[TEKS BACAAN]

Sejak mendapatkan status legal peredarannya di Indonesia pada medio Juli 2018 lalu, industri vape dalam negeri terus bertumbuh dan memberikan kontribusi cukup signifikan terhadap penerimaan negara melalui cukai.
Vaporizer atau vape ini dikategorikan sebagai industri yang masuk dalam Hasil Pengolahan Tembakau Lainnya (HPTL) sehingga dikenai tarif cukai sebesar 57%.
Jumlah pengguna vape terus tumbuh dari tahun ketahun. Di tahun 2019 lalu saja terdapat sekitar 70 juta pengguna tembakau aktif yang beralih menggunakan vape. Hal ini turut berkontribusi terhadap penerimaan cukai negara dari produk HPTL yang mana pada tahun 2018 "hanya" menghasilkan pemasukan senilai Rp 98.87 miliar dan naik menjadi Rp 427.16 miliar pada tahun 2019.
Pertumbuhan tersebut terus berlanjut hingga tahun 2022 ini dengan proyeksi penerimaan cukai mencapai Rp 648.84 miliar. Meskipun begitu, pada masa -masa puncak pandemi tahun 2020 dan 2021 yang lalu tidak sedikit dari pelaku industri vape yang merana.
Pemberlakuan pembatasan sosial menjadikan beberapa gerai vape kehilangan pembeli. Disamping itu, imbas ekonomi yang ditimbulkan pandemi juga menjadi sebab bagi para pengguna vape untuk mengurangi atau membatasi jumlah konsumsinya.

[/TEKS BACAAN]
[DATA YANG DITAMPILKAN]

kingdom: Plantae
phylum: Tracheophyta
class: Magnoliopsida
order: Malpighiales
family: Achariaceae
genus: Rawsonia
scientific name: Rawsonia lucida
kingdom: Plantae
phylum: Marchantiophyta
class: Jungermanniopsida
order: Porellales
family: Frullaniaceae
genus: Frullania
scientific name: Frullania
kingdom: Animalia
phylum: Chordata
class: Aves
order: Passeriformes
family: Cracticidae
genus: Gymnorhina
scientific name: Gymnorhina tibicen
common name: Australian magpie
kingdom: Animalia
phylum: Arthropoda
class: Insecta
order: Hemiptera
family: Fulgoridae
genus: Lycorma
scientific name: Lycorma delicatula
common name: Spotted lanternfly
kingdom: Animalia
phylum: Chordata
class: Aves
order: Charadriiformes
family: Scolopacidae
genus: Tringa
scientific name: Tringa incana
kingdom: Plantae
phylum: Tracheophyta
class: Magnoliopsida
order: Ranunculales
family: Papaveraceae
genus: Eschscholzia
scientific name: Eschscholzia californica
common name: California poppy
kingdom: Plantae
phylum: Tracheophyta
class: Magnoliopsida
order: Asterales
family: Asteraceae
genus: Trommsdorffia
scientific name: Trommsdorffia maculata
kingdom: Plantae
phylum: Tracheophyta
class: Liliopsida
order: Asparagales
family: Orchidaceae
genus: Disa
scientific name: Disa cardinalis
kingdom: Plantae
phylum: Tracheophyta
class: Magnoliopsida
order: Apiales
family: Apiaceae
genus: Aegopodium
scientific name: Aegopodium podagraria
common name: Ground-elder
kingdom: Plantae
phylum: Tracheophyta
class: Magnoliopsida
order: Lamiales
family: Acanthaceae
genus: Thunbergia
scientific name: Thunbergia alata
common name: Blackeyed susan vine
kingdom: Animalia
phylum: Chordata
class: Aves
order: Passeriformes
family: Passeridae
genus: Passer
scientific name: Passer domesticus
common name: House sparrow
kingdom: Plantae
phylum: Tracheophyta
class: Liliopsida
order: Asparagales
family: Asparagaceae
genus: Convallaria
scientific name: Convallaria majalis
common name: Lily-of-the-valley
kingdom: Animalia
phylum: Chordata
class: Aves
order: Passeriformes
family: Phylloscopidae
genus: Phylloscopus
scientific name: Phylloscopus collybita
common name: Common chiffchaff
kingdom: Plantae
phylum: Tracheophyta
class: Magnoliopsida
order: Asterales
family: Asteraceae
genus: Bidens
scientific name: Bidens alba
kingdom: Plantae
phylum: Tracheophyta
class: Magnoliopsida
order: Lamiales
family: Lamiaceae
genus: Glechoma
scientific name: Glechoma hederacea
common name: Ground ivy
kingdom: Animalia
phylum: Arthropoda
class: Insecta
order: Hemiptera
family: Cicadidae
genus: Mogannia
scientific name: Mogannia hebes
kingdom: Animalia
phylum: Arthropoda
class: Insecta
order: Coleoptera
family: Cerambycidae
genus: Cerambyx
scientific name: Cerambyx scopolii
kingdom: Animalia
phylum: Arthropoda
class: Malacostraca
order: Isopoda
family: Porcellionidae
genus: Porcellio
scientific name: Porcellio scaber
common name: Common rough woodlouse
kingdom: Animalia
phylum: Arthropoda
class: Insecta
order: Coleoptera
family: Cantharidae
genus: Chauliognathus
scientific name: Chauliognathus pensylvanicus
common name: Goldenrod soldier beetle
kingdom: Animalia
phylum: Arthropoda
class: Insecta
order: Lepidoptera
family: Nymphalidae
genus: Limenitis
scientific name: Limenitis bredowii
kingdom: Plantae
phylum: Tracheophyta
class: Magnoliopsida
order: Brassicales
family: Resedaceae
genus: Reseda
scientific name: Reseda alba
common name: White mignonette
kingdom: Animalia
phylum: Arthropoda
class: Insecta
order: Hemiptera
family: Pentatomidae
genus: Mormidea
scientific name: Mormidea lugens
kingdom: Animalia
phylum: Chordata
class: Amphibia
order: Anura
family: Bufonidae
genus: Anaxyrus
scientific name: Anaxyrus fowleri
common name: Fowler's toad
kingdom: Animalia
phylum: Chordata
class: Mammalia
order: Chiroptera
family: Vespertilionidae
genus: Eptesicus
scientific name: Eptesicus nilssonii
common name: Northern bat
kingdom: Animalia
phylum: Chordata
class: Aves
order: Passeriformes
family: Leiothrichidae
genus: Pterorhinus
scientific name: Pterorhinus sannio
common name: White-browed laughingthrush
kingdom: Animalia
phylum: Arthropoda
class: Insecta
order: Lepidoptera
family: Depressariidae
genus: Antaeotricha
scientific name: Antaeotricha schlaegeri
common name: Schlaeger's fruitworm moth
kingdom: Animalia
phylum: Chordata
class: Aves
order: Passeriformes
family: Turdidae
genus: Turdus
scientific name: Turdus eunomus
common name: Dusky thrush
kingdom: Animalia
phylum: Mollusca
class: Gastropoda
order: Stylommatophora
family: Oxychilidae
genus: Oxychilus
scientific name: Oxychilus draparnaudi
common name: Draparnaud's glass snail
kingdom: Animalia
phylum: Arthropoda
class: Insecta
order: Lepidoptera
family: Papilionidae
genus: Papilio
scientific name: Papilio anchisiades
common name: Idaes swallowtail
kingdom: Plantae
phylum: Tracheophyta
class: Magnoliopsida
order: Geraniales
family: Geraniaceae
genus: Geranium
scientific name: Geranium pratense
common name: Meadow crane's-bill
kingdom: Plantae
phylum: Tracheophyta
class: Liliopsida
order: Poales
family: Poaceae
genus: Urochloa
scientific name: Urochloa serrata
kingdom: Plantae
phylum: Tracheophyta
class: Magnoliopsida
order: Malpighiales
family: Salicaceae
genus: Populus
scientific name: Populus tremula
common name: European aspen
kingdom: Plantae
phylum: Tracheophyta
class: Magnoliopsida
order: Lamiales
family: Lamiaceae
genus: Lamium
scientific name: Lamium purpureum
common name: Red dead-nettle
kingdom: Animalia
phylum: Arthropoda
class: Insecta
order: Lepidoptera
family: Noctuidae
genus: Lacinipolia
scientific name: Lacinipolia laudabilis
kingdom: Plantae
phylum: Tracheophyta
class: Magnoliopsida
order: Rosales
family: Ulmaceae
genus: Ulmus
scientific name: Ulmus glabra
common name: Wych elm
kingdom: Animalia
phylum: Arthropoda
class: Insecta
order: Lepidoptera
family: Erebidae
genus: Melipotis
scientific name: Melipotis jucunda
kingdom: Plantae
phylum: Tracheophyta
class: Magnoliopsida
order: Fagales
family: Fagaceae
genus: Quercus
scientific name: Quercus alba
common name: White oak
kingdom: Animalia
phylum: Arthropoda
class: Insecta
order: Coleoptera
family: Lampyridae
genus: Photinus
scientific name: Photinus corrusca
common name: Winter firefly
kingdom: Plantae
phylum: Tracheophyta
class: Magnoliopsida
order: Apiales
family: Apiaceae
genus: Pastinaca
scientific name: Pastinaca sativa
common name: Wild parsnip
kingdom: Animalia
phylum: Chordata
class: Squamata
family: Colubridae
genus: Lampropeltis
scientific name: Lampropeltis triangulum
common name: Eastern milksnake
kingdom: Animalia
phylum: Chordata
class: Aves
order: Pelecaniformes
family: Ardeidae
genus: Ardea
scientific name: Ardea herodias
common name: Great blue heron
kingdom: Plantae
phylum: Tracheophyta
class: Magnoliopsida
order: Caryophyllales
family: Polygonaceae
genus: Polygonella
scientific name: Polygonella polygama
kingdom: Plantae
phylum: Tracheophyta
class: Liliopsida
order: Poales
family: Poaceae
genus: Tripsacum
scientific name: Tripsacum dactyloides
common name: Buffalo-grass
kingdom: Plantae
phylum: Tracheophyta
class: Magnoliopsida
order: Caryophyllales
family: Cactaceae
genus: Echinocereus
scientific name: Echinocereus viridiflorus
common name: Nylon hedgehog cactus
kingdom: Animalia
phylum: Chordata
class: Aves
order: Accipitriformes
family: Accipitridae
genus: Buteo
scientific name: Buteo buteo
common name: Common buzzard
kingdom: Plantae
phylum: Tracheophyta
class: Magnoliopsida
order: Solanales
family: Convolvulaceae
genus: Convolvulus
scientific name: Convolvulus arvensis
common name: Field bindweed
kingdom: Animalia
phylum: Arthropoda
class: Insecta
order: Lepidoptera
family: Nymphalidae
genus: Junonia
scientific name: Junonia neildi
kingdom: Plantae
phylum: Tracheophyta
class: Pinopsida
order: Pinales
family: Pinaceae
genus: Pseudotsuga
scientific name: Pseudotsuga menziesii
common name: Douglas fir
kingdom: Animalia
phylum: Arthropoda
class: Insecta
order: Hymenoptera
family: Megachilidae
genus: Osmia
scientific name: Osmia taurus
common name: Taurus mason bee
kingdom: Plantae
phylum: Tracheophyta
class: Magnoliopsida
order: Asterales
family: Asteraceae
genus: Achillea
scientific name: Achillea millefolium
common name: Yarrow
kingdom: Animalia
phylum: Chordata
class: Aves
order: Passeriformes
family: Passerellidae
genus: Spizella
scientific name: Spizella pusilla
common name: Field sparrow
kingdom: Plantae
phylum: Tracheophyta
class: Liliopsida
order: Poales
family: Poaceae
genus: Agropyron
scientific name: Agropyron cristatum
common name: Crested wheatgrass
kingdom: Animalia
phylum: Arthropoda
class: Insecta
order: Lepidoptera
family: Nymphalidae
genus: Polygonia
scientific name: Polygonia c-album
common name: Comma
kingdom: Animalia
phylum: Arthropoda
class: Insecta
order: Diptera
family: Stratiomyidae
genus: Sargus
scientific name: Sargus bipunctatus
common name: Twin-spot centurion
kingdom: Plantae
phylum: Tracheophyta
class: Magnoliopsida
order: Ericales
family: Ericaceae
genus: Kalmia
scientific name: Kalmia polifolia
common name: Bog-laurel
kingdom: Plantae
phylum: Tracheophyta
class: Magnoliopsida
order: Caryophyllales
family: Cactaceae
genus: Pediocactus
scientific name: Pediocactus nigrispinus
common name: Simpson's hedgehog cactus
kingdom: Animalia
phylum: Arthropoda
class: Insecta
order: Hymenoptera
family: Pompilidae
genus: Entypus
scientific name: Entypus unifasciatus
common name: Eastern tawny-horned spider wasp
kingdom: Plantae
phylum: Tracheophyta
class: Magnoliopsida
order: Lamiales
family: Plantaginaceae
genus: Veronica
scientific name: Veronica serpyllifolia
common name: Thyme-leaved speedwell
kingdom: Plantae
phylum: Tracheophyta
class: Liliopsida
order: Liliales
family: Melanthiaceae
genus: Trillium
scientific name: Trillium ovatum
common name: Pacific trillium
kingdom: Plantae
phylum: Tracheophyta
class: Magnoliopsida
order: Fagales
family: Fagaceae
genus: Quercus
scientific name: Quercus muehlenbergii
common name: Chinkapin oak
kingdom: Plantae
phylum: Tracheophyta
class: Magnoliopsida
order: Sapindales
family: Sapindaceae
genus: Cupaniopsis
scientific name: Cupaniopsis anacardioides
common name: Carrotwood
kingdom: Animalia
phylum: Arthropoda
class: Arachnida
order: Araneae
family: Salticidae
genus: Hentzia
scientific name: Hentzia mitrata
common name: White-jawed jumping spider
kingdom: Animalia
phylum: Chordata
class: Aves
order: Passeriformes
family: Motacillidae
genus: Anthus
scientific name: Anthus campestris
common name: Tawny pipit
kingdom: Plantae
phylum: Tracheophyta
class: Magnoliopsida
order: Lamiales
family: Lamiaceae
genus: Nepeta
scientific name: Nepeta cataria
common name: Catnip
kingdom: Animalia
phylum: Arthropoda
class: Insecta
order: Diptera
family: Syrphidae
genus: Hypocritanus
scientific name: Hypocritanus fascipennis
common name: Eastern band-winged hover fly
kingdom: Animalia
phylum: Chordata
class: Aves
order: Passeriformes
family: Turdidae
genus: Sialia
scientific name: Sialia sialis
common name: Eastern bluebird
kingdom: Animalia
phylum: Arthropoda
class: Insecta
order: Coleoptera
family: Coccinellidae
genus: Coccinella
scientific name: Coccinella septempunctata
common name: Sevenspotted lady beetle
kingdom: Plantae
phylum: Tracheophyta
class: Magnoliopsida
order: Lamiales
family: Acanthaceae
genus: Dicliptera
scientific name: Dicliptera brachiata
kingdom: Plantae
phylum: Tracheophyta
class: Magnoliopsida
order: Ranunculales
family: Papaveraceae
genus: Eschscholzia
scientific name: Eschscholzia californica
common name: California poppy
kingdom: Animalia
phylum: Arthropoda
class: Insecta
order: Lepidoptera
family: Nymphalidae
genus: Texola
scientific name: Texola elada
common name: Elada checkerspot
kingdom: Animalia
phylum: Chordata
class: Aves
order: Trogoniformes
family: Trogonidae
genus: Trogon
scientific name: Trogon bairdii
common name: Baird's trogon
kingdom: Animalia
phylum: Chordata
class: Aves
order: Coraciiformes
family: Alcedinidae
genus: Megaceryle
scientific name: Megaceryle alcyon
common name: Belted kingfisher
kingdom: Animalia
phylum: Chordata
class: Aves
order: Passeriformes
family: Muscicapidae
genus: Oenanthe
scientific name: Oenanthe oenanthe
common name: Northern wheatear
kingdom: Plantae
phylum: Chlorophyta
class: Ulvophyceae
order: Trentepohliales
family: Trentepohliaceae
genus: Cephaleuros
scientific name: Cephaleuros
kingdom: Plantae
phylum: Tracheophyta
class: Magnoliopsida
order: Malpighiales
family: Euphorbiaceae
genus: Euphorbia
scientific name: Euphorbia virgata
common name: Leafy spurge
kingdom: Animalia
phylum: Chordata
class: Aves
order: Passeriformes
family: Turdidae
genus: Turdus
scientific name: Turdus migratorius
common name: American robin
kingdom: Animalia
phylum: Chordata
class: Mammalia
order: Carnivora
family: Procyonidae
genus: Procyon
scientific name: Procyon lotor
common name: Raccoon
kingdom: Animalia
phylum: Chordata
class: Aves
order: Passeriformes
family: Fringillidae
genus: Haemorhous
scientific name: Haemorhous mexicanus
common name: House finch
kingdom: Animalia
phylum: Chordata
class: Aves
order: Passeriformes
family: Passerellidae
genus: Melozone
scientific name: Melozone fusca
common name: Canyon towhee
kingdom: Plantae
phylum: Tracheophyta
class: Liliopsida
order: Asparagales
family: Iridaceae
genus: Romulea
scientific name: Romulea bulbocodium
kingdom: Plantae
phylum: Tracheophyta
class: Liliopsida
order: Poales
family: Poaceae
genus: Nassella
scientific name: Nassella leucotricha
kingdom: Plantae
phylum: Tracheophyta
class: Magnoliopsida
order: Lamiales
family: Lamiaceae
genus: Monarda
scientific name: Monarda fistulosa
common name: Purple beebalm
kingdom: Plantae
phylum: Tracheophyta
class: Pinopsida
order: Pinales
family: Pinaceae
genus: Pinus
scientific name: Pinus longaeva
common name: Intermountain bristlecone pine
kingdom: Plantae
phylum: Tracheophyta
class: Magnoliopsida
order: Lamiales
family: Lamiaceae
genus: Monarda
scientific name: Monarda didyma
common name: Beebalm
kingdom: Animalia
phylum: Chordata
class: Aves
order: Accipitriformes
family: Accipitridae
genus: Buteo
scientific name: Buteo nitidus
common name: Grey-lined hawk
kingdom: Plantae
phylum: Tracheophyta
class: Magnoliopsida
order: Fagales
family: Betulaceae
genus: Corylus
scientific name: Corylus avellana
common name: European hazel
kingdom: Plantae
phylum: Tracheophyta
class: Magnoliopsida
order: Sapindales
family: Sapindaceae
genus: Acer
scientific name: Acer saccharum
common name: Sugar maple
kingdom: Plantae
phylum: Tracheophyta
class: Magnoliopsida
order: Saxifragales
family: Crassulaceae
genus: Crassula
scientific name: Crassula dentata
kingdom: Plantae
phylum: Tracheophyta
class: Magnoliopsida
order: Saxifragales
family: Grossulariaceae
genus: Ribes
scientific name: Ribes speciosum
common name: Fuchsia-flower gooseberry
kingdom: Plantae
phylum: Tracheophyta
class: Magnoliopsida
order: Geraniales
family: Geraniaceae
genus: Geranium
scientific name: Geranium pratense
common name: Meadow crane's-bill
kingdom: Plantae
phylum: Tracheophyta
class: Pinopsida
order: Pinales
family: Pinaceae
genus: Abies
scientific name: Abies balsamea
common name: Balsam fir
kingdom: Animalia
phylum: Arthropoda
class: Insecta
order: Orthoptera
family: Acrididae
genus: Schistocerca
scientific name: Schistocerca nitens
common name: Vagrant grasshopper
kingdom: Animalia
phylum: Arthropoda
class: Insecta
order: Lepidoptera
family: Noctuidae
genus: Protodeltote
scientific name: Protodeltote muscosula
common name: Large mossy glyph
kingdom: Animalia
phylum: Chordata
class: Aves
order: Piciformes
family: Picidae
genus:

[/DATA YANG DITAMPILKAN]

*TUGAS YANG DIMINTA:*
A. Tuliskan bagian teks tentang industri vape antara "Pertumbuhan tersebut terus" dan "vape yang merana.", termasuk kedua bagian tersebut, tanpa perubahan apa pun.
B. Menurut teks tentang industri vape, berapa besar tarif cukai yang dikenakan pada vape?
C. Lanjutkan teks tentang industri vape setelah kalimat terakhirnya.

*JAWABAN YANG DIHARAPKAN:*
A.
Pertumbuhan tersebut terus berlanjut hingga tahun 2022 ini dengan proyeksi penerimaan cukai mencapai Rp 648.84 miliar. Meskipun begitu, pada masa -masa puncak pandemi tahun 2020 dan 2021 yang lalu tidak sedikit dari pelaku industri vape yang merana.

B. Tarif cukainya sebesar 57%.

C.
Sehingga banyak sekali pengusaha vape yang berbahagia tatkala masa-masa kritis pandemi tersebut sudah berhasil dilewati.
Momentum Bangkit
Situasi yang terjadi saat ini tentunya sudah jauh lebih baik dibandingkan 1 atau 2 tahun yang lalu. Pembatasan sosial lambat laun semakin dilonggarkan. Roda ekonomi mulai kembali berputar di berbagai sektor. Kehidupan sudah semakin mendekati normal kembali.
Akan tetapi, "luka" akibat pandemi tidak bisa serta merta pulih dalam waktu singkat. Hal itu membutuhkan katalis yang mampu menciptakan momentum kebangkitan atau batu loncatan menuju semangat baru agar menjadi lebih baik dari waktu-waktu sebelumnya.